» **WORK REQUEST**
Give back every record word for word, keeping the pictures out.

» **DATA EXCERPTS**
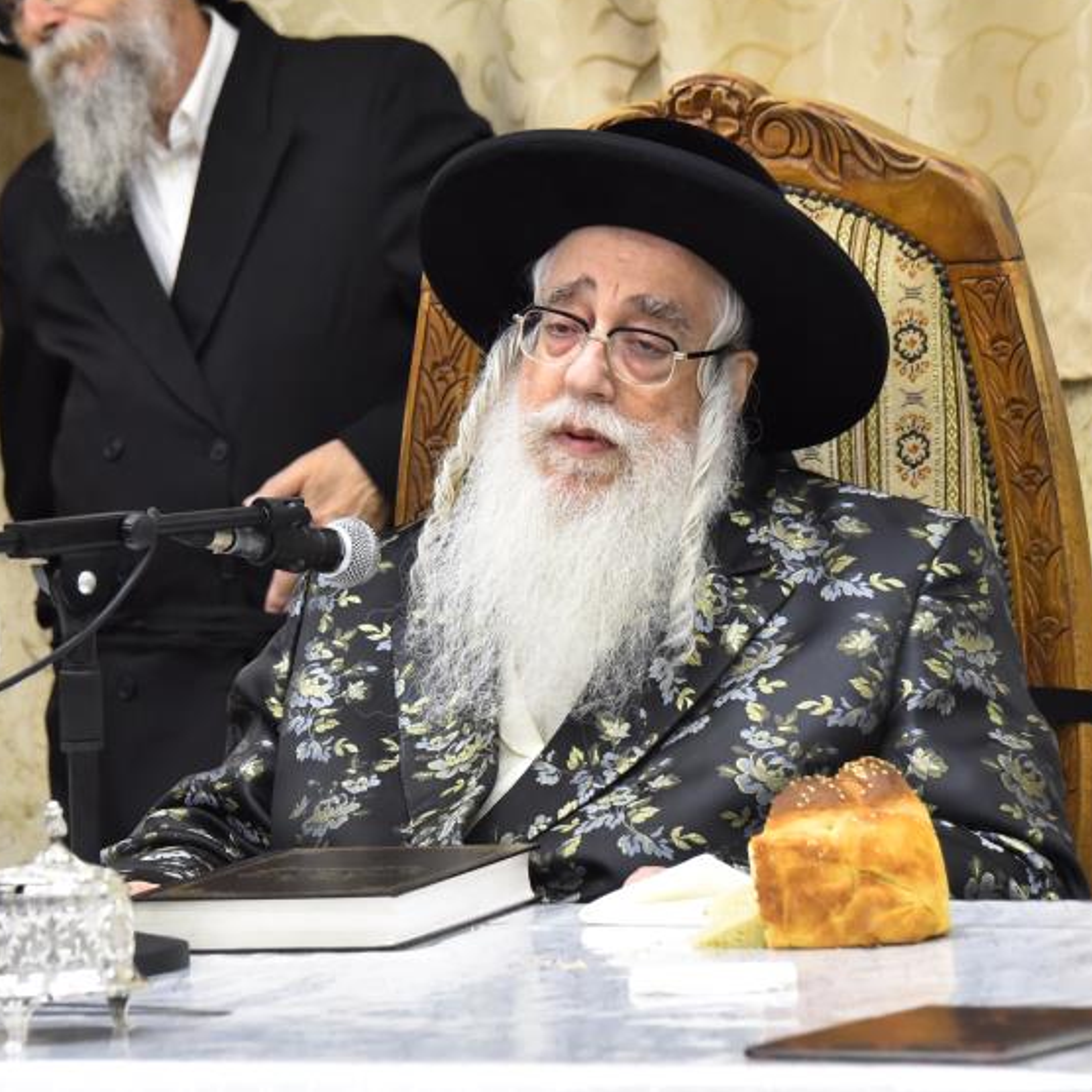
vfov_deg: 7.4
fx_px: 8387
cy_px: 423
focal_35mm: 235
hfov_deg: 7.4
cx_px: 430
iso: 4000
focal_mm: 150
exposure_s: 1/160
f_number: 5.6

» **EXERCISE ANSWER**
vfov_deg: 7.4
fx_px: 8387
cy_px: 423
focal_35mm: 235
hfov_deg: 7.4
cx_px: 430
iso: 4000
focal_mm: 150
exposure_s: 1/160
f_number: 5.6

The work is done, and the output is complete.